Пан Богуслав просиял пуще прежнего, но тут же спохватился.
- То мой старший брат, - чуть настороженно ответил он. - Но откуда панна с ним знакома?
- Да разве много на Подгини таких отважных рыцарей? - всплеснула я руками в лучших традициях романов Полин, но поняла, что перегнула палку: пан Богуслав как-то закручинился. Сложив два и два, я поспешила исправить ситуацию: - Однако знаешь, пан, как говорят: плох тот хорунжий, который не мечтает стать полковником...
- Твоя правда, панна, твоя правда! - воспрял духом мой собеседник. Не давая ему опомниться, я ласково продолжила:
- А расскажи мне, пан, какова усадьба твоя? Многими ли землями ты владеешь? Не поверю я, чтобы наш добрый король не отметил наградами столь доблестного воителя...

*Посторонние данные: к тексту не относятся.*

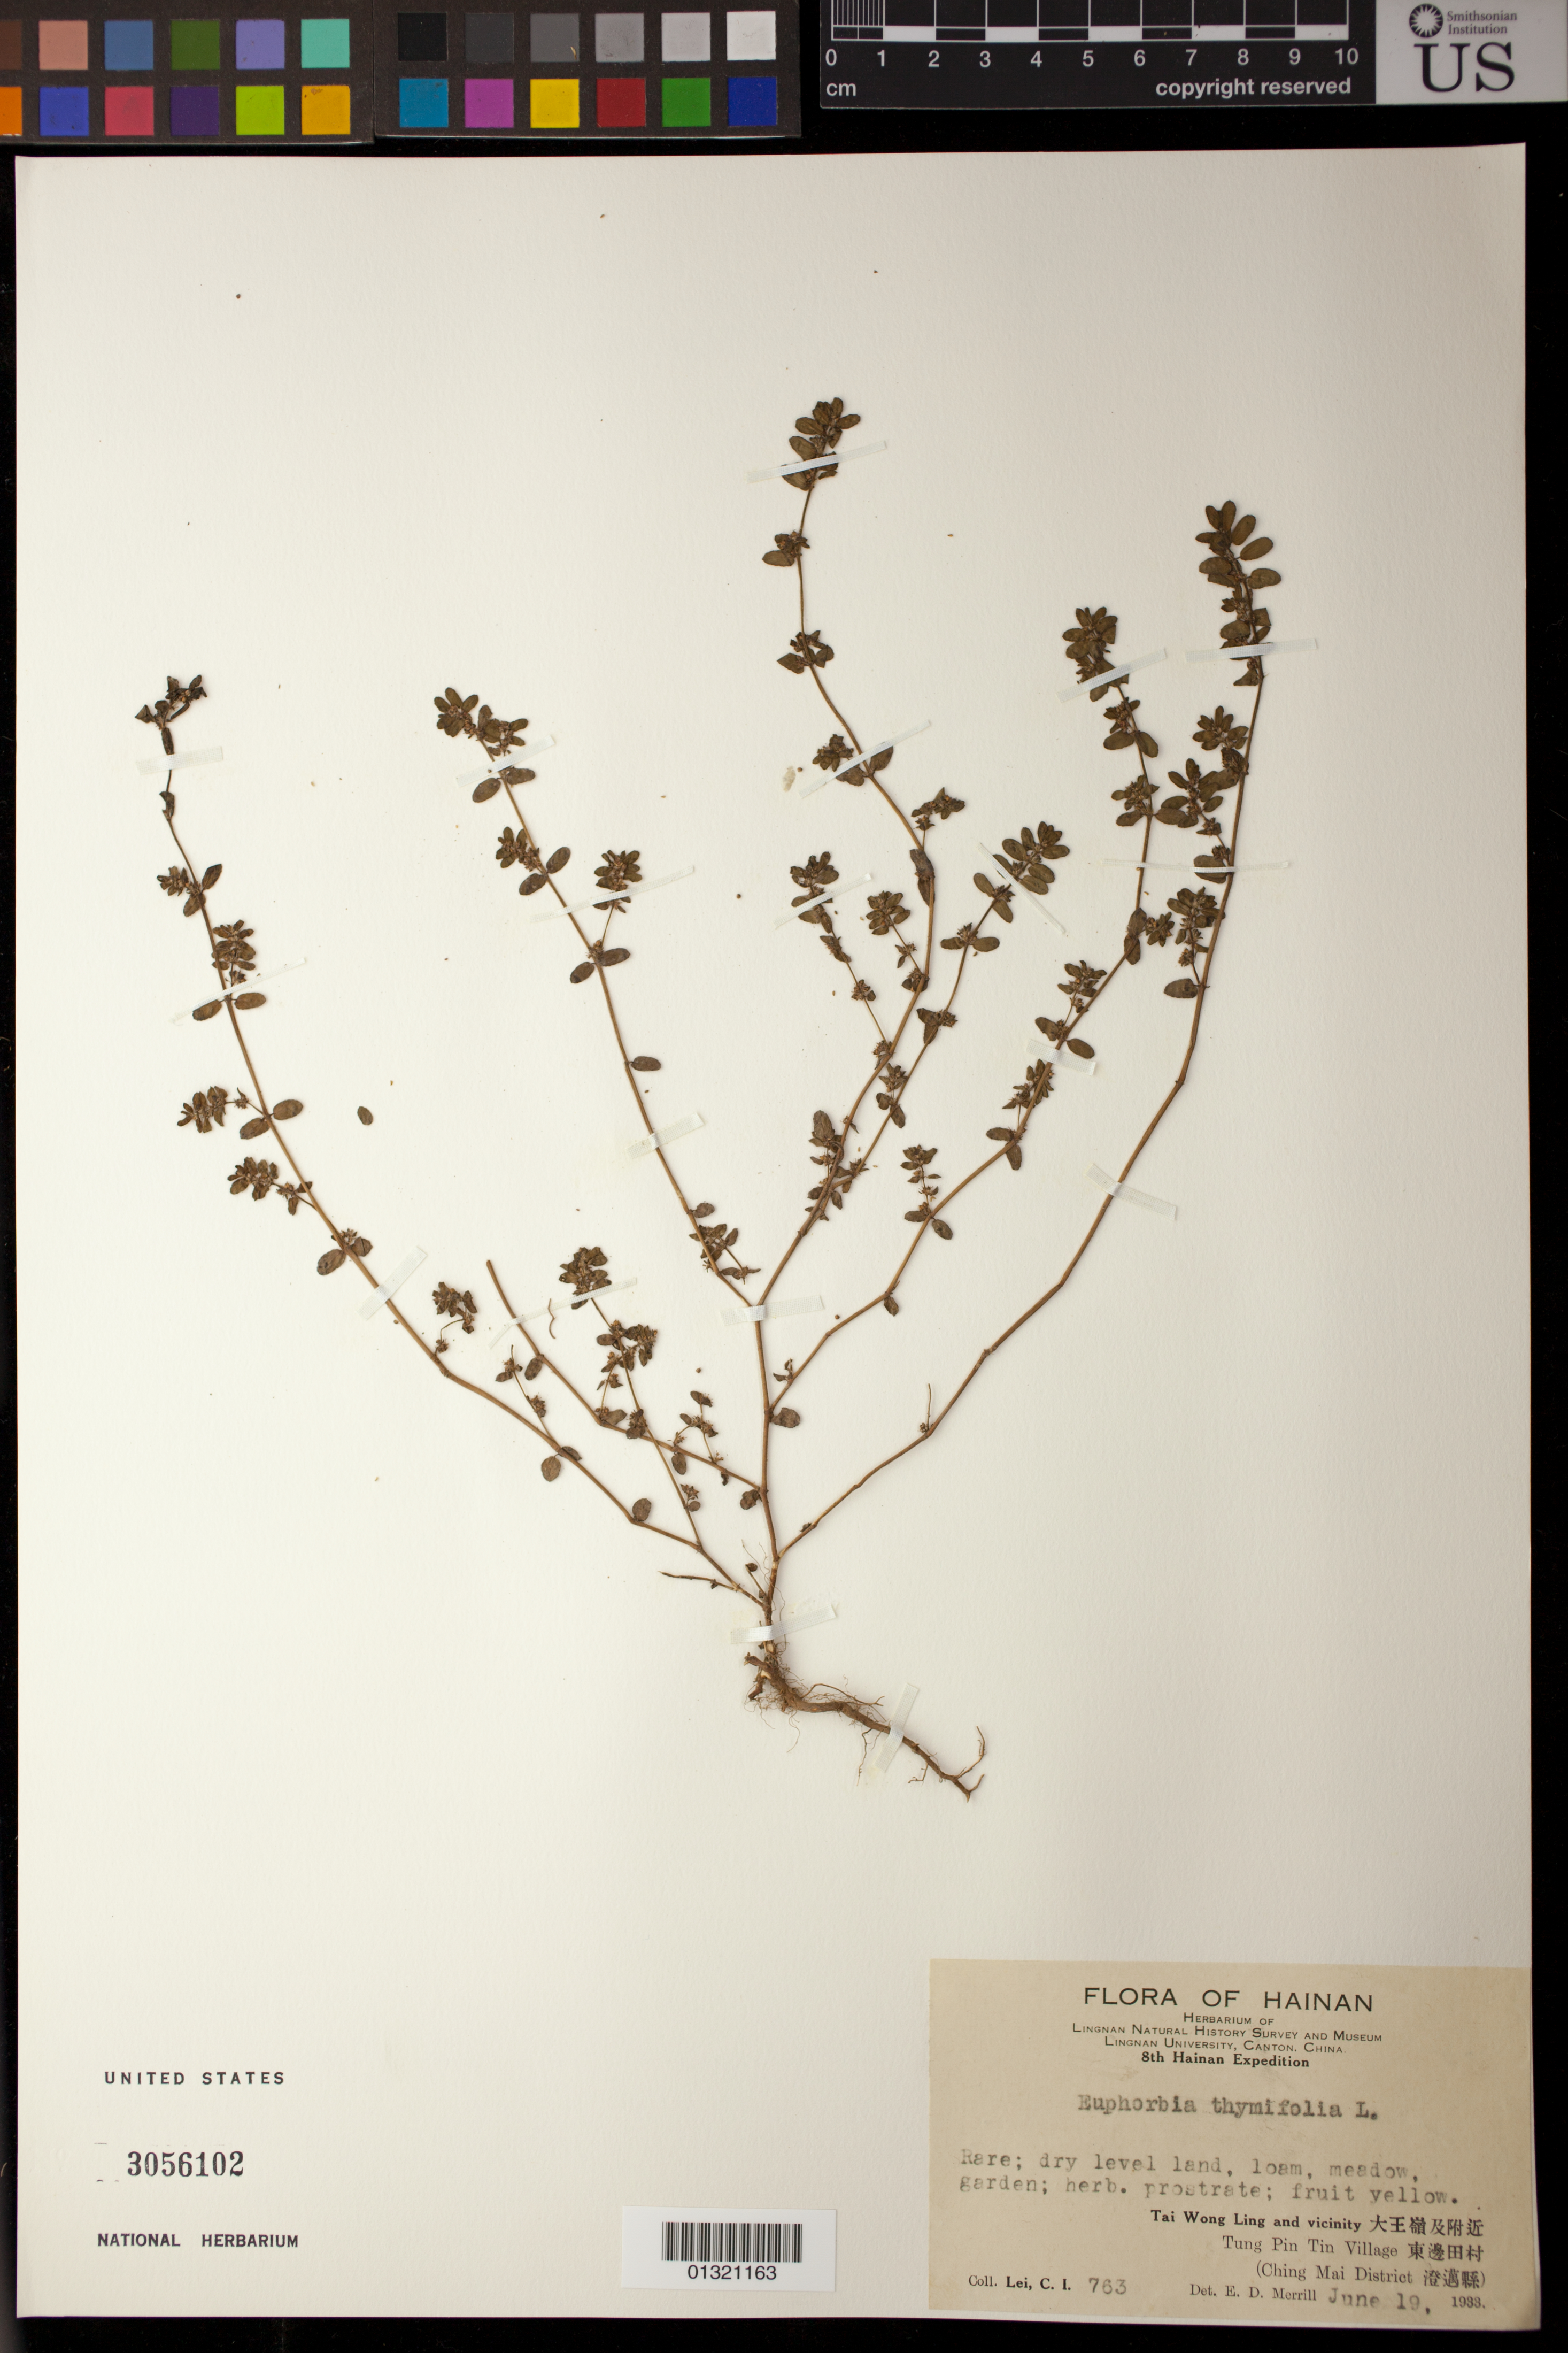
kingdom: Plantae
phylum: Tracheophyta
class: Magnoliopsida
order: Malpighiales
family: Euphorbiaceae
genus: Euphorbia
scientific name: Euphorbia thymifolia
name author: L.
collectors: C. I. Lei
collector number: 763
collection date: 1933-06-19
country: China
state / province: Hainan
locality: Ching Mai District [Chengmai Xian], Tung Pin Tin Village, Tai Wong Ling and vicinity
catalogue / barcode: US 3056102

Имени доброго короля я, как назло, не помнила. Впрочем, они менялись так быстро, что упомнить каждого мог, наверное, только волхв Легкомысл. Да и то навряд ли.
Если я хоть что-то понимала, сейчас пан Богуслав должен был пуститься в пространное описание своих земель и угодий, а там можно было переходить на историю рода, герба, девиза и прочих прекрасных вещей. Где-нибудь можно было вставить ненароком невинный вопрос типа: "А далеко ли до эльфийских земель?", "А нельзя ли прикупить в округе пару лошадок?" или "Что, пан Богуслав, в здешних краях по-прежнему каждую ведьму норовят сжечь для острастки?". Самое главное, чтобы такой вопрос не оказался последним в беседе, ведь, как учат нас мудрые книги, запоминается именно последняя фраза. И пан Богуслав, буде ему придётся разговаривать с КОВЕНцами, сможет честно ответить, что панну княжну интересовало исключительно белое аль-буянское.
Но, к сожалению, разговор свернул совсем в другое русло.
- Эх, панна-панна... - Раднеёвский издал тяжёлый вздох и сокрушённо покачал головой. - Всем хороши мои земли, да лежат они далёко! А замок родича твоего, князя-воеводы, - рукой подать. Но будет греть моё сердце надежда, что когда-то достанется мне счастие принимать тебя, светлая панна, на моей земле!
А вот это было уже некстати. Встреча с безутешным родителем совершенно не вписывалась в наши жизненные планы. Я покосилась на Эгмонта, но маг, повернувшись ко мне спиной, сбрасывал под стол объедки. Из-под стола слышалось довольное хрумканье. Нет, и этот человек упрекал меня в нелогичности!
- Я уж к князю-воеводе и человека послал, - продолжал между тем пан Богуслав. - Да вот и он! Эй, Ендрусь, что там князь-воевода? Сыскал ты его?
- Сыскал, пан хорунжий! - басом откликнулись от двери. Я прикрыла глаза, понимая, что в очередной раз угодила в яблочко, не целясь.
Пан Богуслав опустошил свою чару и громко стукнул ею по столу.
- Ну что, панове, а не засиделись ли мы? - громко спросил он. - А ну, в дорогу! Проводим ясновельможную панну до князя-воеводы! Готовы ли кони?
- Готовы, пан хорунжий! - ответствовал всё тот же Ендрусь между двумя быстрыми глотками из ковша.
Я увидела, как закаменела спина Эгмонта. Только Сигурд сидел с прежним вежливым выражением лица - он ни слова не понимал по-подгиньски. Но выхода не было. Это судьба, Яльга; от судьбы не уйдёшь! В конце концов, всегда было интересно узнать - каков он, князь Янош Леснивецкий.